Heather's Page

I am originally from Hanover Park, IL. I went to undergrad at Iowa State University (Go Cyclones!) where I was a biochemistry major with a minor in nutrition. I was also on the women’s swimming and diving team for 4 years. I graduated in May 2002 and entered the PhD program in Physiology at University of Missouri in August of 2002. I hope to graduate this August (2006). After I am finished with my PhD work, I will be teaching Cell Biology and physiology at Augustana College . My personal interests include anything involving sports, such as running, swimming, biking, triathlons, Frisbee golf, hiking, etc.
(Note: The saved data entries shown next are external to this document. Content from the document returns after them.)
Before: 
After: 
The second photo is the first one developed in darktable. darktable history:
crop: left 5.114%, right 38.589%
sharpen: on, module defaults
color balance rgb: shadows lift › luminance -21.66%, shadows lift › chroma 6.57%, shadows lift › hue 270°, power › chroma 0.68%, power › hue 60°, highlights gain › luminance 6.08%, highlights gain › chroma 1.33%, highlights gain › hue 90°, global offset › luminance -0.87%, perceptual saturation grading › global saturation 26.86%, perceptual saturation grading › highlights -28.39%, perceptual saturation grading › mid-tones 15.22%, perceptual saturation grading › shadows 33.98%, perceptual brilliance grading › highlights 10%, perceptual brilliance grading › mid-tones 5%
Obesity, diabetes, and cardiovascular disease are becoming major causes for concern in this country and around the world. The toxic effects of high lipid levels that are characteristic of these conditions is termed lipotoxicity and occurs when excess lipids accumulate in non-adipose tissue. Excess lipids, particularly palmitate, result in the production of ceramide and reactive oxygen species (ROS) and decrease cardiolipin levels. Lipotoxicity in the vasculature may contribute to the progression of atherosclerosis. I have recently shown in my dissertation work that lipotoxicity occurs in vascular smooth muscle (VSM) cells. Incubating cultured VSM cells in high amounts of the saturated fatty acid palmitate resulted in a significant increase in apoptosis. The unsaturated fatty acid oleate, however, did not induced apoptosis, but actually protected cells from the palmitate-induced apoptosis.
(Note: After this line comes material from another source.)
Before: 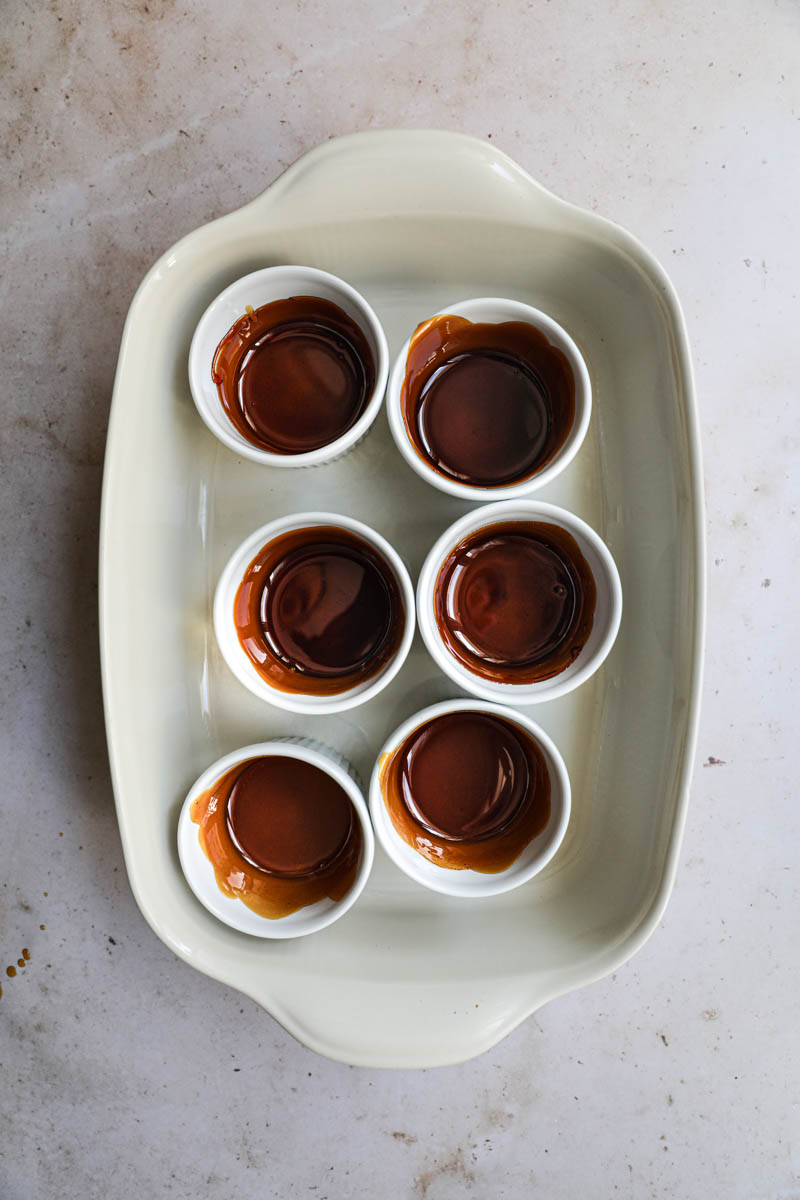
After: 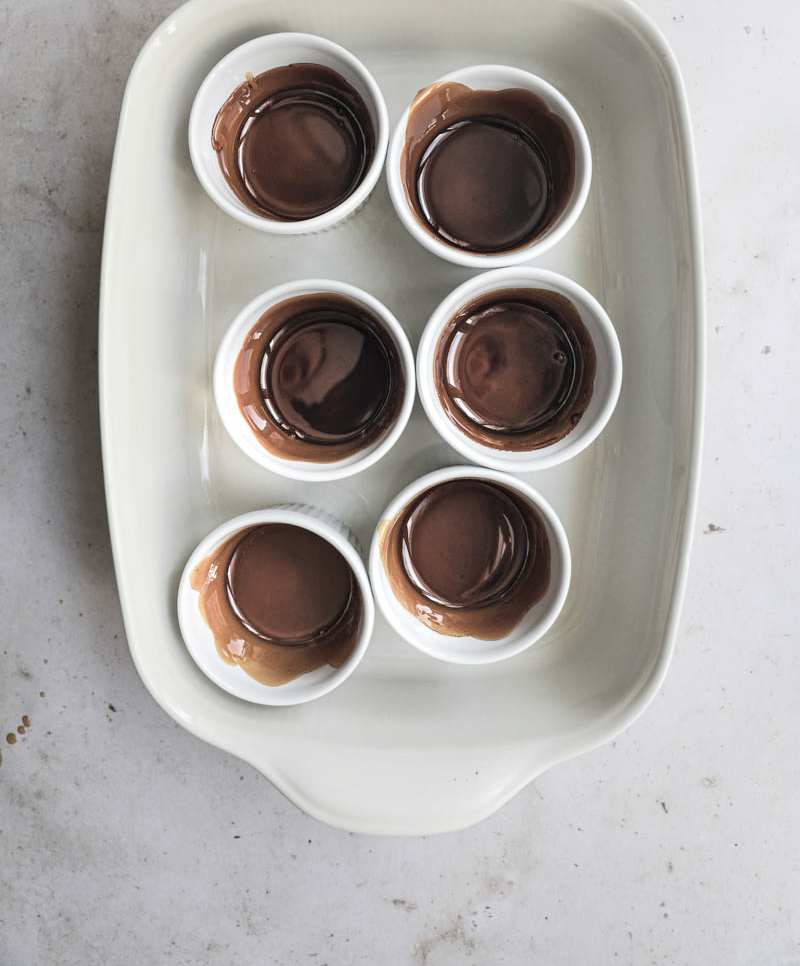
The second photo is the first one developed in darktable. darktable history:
crop and rotate: top 19.475%
contrast brightness saturation: brightness 0.184, saturation -0.488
Currently, I am elucidating the role that PPAR-δ plays in vascular smooth muscle lipotoxicity. PPARs, or peroxisome proliferator-activated receptors, are ligand-activated transcription factors that control the expression of specific genes to regulate several metabolic processes. They may be responsible for fatty acid metabolism and may play a role in lipotoxicity. There are three types of PPARs: PPAR-α, PPAR-γ, and PPAR-δ. I hypothesize that activation of PPAR-δ with agonists will turn on genes for fatty acid oxidation enzymes, causing an increase in fatty acid oxidation, and thus clearing the cells of excess toxic fatty acids.

In addition to elucidating the role that PPAR-δ plays in lipotoxicity, I am also performing experiments to see if caveolin-1 (cav-1) has a function in lipotoxicity in VSM. Caveolae, or invaginations in the plasma membrane, and cav-1 have been shown to play a significant role in the binding and uptake of fatty acids. I hypothesize that overexpressing cav-1 in VSM will cause an increase in lipid uptake in cells, causing lipotoxicity and that disrupting the caveolae will decrease lipid uptake and protect cells from lipotoxicity.